Analysis of full length transcriptome and resistance characteristics of Atraphaxis bracteata under drought

Abstract

Drought is one of the main environmental factors affecting plant survival and growth. Atraphaxis bracteata is a common desert plant mainly utilized in afforestation and desertification control. This study analyzed the morphological, physiological and molecular regulatory characteristics of different organs of A. bracteata under drought stress. The results showed that with the intensification of drought stress, the height, root length and leaf area of A. bracteata seedlings decreased, while the content of osmotic substances and antioxidant enzyme activity increased. Furthermore, a total of 63 907 non-redundant transcript sequences, of which 55 574 transcripts were annotated, 248 178 FLNC sequences, 107 112 high-quality consistent sequences and 291 314 CCSs were obtained from Iso-Seq. Meanwhile, a total of 2 039 AS events, 22 919 SSR, 40 404 CDS and 5 902 lncRNA were also obtained. The RNA-Seq analysis results revealed that a total of 2 821, 3 907 and 5 532 DETs were identified from roots, stems and leaves, respectively, and which had significantly enrichment in "circadian rhythm-plant" and "starch and sucrose metabolism" pathway. These results would be great significance for further research on the stress resistance of A. bracteata and these DETs function.

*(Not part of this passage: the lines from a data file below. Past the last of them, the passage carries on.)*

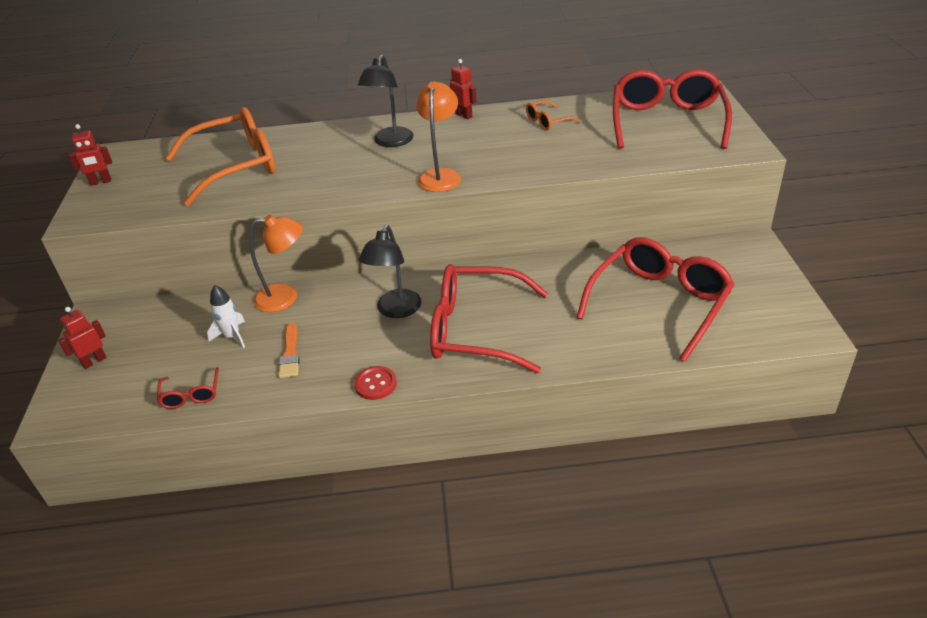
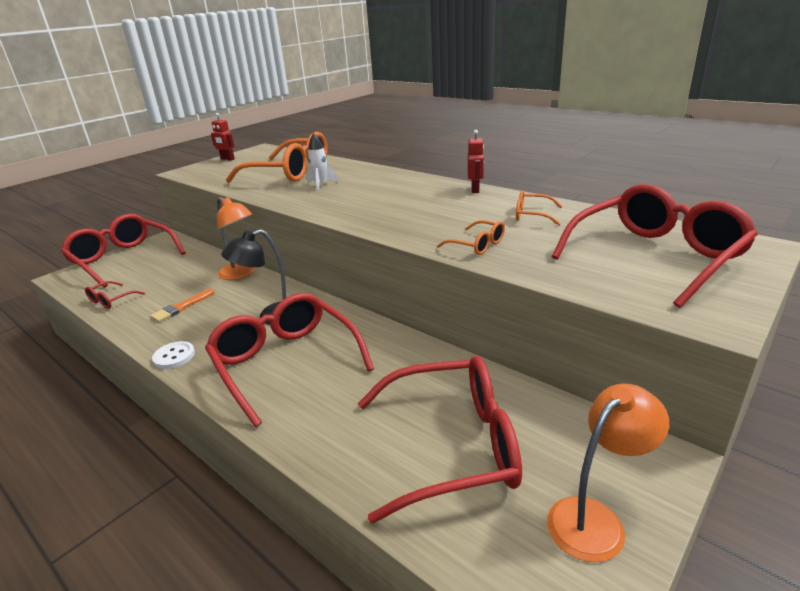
camera: 45 degrees right, 10 degrees down
red robot [58,307,107,369] -> red glasses [61,214,185,288]
white rocket [207,285,245,348] -> white rocket moved to [307,133,338,192]
red button [354,366,397,400] -> white button [152,341,195,369]
black lamp [358,54,414,147] -> none
orange lamp [416,81,461,192] -> orange lamp moved to [547,384,669,562]
none -> orange glasses [437,220,505,255]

Keywords: Atraphaxis bracteata; Circadian rhythm-plant; Differentially expressed transcript; Drought stress; Full-length transcripts.

Fig. 1

The phenotype of A. bracteata under drought stress. (A) , (B) and (D) The effect of drought stress on the growth of A. bracteata. (B) and (E) The effect of drought stress on the roots of A. bracteata. (C) and (F) The effect of drought stress on the leaves of A. bracteata.

Fig. 2

The physiological indicators of A. bracteata under drought stress. (A) The MDA content. (B) The Pro content. (C) The SP content. (D) The activity of SOD. (E) The activity of CAT. (F) The activity of POD.

Fig. 3

The functional annotation results of the full-length transcripts of A. bracteata. (A) Statistical diagram of species classification annotated with NR of the full-length transcripts. Different colors represented different species. (B) Statistical diagram of GO annotation classification of the full-length transcripts. The horizontal axis represented GO classification, the left side of the vertical axis represented the percentage of transcripts, and the right side represented the number of transcripts. (C) Statistical diagram of KOG annotation classification of the full-length transcripts. The horizontal axis represented the classification content of KOG, and the vertical axis represented the number of transcripts.

Fig. 4

The structure analysis of the full-length transcripts of A. bracteata. (A) The length distribution diagram of prediction CDS encoded protein. (B) Density distribution statistics of different SSR types. (C) The venn diagram of lncRNA predicted by CNCI, CPAT, CPC and Pfam. (D) The prediction classification chart of transcription factors.

Fig. 5

The number analysis of DETs in different organs of A. bracteata under CK and drought treatment. (A) Statistical histogram of the number of DETs in different organs. (B) The venn diagram of DETs in different organs. (C) The cluster heat map of DETs in six samples.

Fig. 6

The function analysis of differential expressed transcripts (DETs) in different organs of A. bracteata under CK and drought treatment. (A)—(C): The KEGG annotation classification diagram of DETs. (A) CKR vs. HR24h. (B) CKS vs. HS24h. (C) CKL vs. HL24h. (D)—(F): The KEGG pathway enrichment diagram of DETs. (D) CKR vs. HR24h. (E) CKS vs. HS24h. (F) CKL vs. HL24h.

Fig.7

The qRT-PCR validation of RNA-Seq data. Note: The left vertical axis represents RNA-seq-FPKM, the right vertical axis represents qRT-PCR, and the horizontal axis represents different samples.